Jun 06, 2018




Date admitted: 30 July 1994

Membership discontinued: 1 December 2007



The Maohi are the indigenous people of the islands of French Polynesia, which consists of the island of Tahiti and 117 other islands and atolls. They are of Polynesian and European descent and form more than 80 percent of the region’s population of close to 300,000. The islands’ official languages are Tahitian and French. Even though their culture and traditions are still heavily influenced by origins in ancient polytheist beliefs, today’s Maohi are overwhelmingly Christian.

The Maohi arrived on the coast of what is now known as French Polynesia almost 2,300 years ago. They lived without external influences until the 18th century and, in 1880, France officially seized control of all islands, making them French colonies. The Maohi managed to remain relatively self-sufficient despite French control, depending mainly on their traditional lifestyle for their livelihood. However, this changed drastically when France moved its nuclear testing program from Algeria to French Polynesia in 1960.
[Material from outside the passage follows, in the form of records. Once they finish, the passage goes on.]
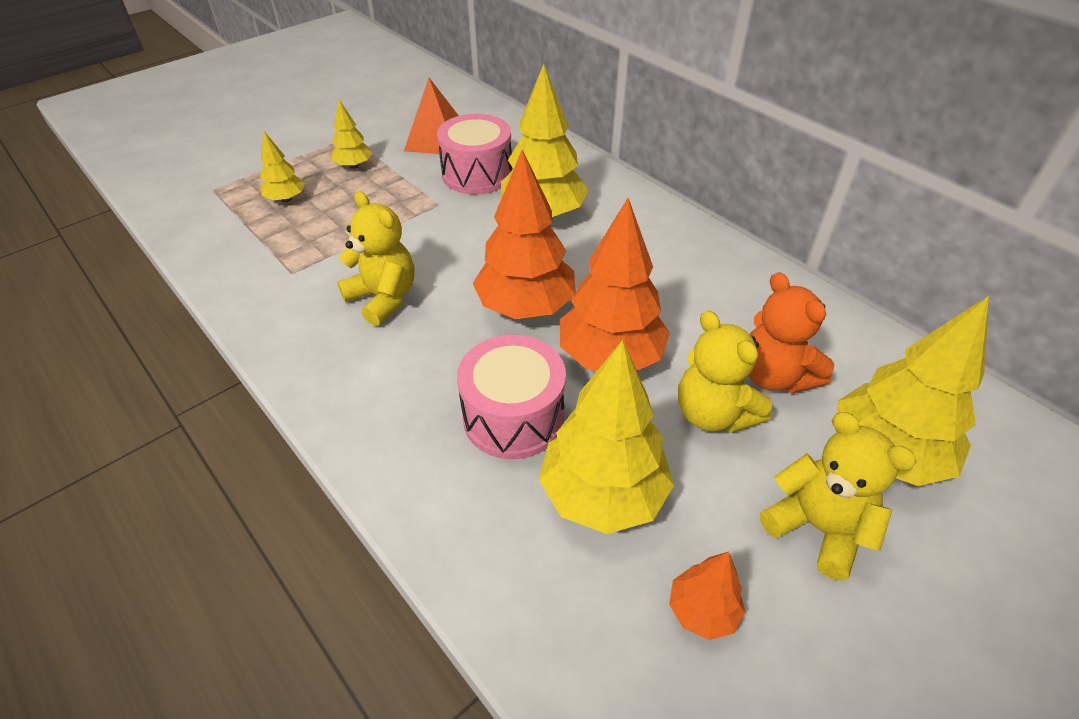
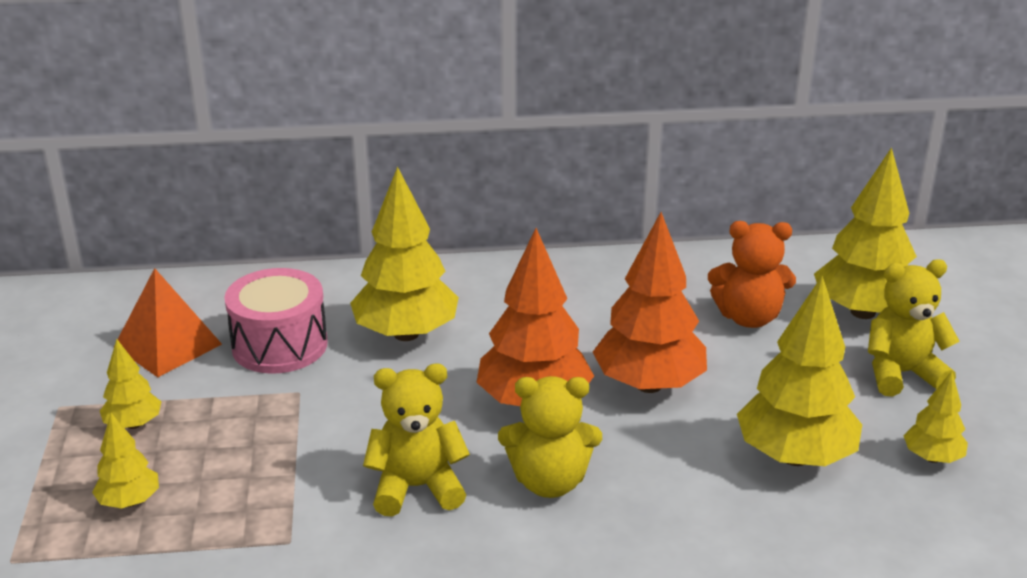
camera: 55 degrees left, 15 degrees down
(513, 417) = (669, 468): pink drum -> none
(702, 611) = (932, 458): orange tree -> yellow tree
(713, 414) = (760, 365): yellow teddy bear -> yellow teddy bear (549, 482)

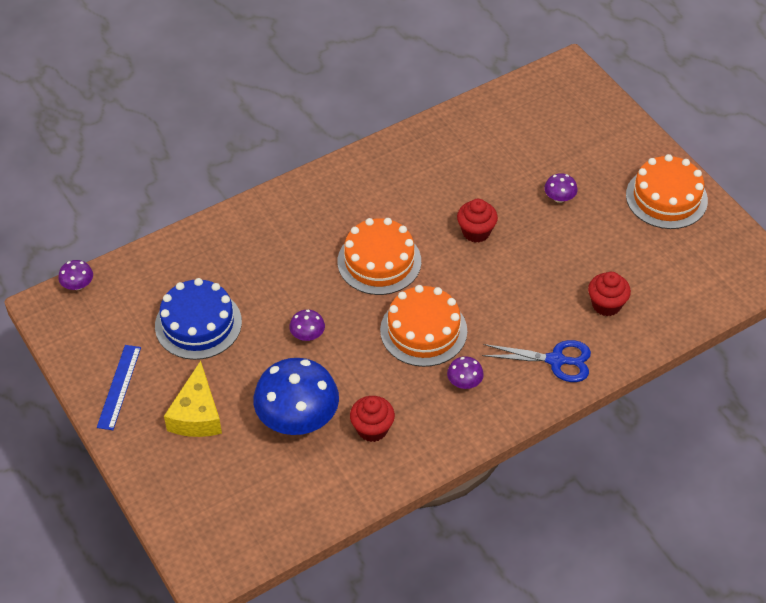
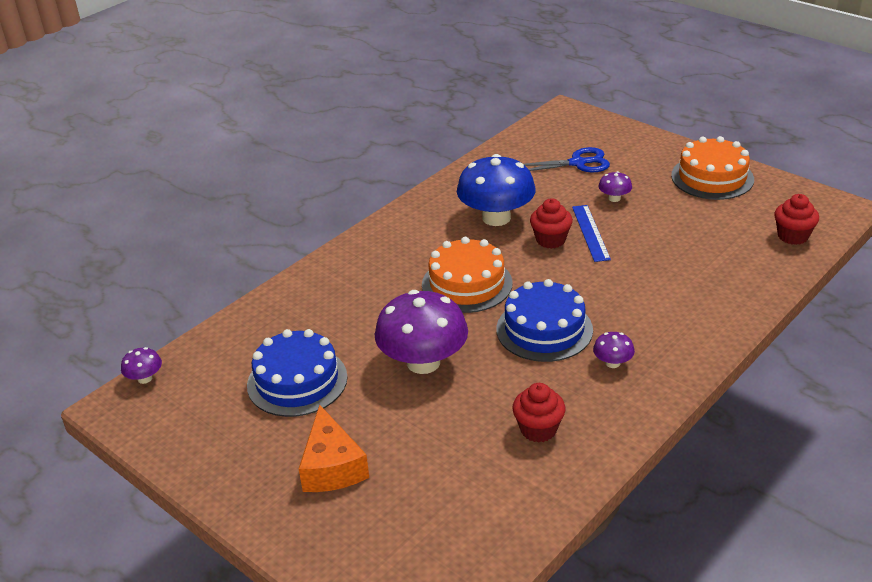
camera: 15 degrees left, 15 degrees down
(119, 387) = (228, 462): blue ruler -> blue ruler (590, 232)
(197, 414) = (332, 466): yellow cheese -> orange cheese
(298, 418) = (450, 440): blue mushroom -> blue mushroom (496, 218)
(307, 335) = (423, 362): purple mushroom -> purple mushroom, size x2.29
(423, 330) = (544, 329): orange cake -> blue cake
(556, 360) = (693, 322): blue scissors -> blue scissors (577, 163)
(606, 305) = (712, 266): red cupcake -> red cupcake (792, 236)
The environment and people’s health have suffered under the French nuclear tests that have been taking place in the area. Even though the exact effects are not exactly known, especially in Moruroa, the tests have inflicted long-term environmental damage to the geographical structuring of the atoll.

At UNPO, the Maohi people were represented by Hiti Tau, an umbrella organisation of Maohi non-governmental organisations. Its mission was to bring together the indigenous Maohi people in their struggle for the recognition of their universal rights, sustainable development and the right to a non-nuclear homeland.